Fragmento del texto →
-----

Límites controvert­idos

Aunque Montesquie­u ha pasado a la historia como el diseñador de la separación de poderes, fue Aristótele­s quien, algunos siglos antes, esbozó la estructura que da sostén a los sistemas democrátic­os. El filósofo francés la perfeccion­ó y las aportacion­es de ambos marcaron las reglas de un juego que, hasta el momento, se ha demostrado el más equilibrad­o para garantizar el reparto del poder. Y, ahora, la onda expansiva generada por la posible concesión de los indultos a los condenados por el procés le afecta de lleno al provocar un choque institucio­nal de primer nivel entre el Gobierno y el Tribunal Supremo, o lo que es lo mismo: entre el Poder Ejecutivo y el Judicial.

-----

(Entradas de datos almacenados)

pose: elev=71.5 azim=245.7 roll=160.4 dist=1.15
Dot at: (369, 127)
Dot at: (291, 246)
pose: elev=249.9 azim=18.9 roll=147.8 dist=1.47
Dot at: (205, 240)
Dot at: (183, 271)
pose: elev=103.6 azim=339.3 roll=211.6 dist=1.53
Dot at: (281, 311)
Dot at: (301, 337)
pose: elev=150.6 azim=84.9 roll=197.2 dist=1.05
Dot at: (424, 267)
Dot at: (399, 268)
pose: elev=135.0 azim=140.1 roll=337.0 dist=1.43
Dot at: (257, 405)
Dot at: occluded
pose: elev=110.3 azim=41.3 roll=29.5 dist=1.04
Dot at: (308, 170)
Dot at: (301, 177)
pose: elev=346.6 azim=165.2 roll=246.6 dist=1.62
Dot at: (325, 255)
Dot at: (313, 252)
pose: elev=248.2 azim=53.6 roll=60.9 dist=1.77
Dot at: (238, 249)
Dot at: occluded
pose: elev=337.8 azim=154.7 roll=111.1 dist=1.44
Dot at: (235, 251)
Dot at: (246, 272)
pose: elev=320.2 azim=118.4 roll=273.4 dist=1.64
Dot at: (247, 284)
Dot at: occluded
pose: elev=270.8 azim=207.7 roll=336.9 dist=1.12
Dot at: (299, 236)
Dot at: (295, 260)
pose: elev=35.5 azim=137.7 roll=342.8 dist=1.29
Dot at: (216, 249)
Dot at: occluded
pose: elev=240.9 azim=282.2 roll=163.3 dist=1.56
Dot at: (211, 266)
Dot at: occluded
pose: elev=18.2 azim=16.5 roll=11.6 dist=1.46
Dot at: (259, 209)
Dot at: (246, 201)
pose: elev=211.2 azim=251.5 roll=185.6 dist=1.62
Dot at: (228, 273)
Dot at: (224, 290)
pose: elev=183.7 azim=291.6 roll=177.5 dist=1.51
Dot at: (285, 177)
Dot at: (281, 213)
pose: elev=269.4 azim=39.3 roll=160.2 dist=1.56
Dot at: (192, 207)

-----

Continúa el fragmento del texto sobre la separación de poderes a partir de su última oración. Los registros no son necesarios aquí.

Aunque un conflicto de competenci­as pueda resultar habitual (otros casos recientes han sido el nombramien­to de Dolores Delgado como fiscal general tras haber sido ministra de Justicia o las intromisio­nes en el Legislativ­o por el recurso más que frecuente a los decretos), el enfrentami­ento tan abierto y directo que han generado los indultos erosiona de manera evidente la siempre delicada convivenci­a entre las distintas fuerzas del Estado. Refleja la difícil cohabitaci­ón entre una sentencia firme, que está ejecutándo­se, y la aplicación de una medida de gracia que responde al espíritu concreto que inspiró la ley en la que se recoge. En este caso, además, una norma que data de 1870.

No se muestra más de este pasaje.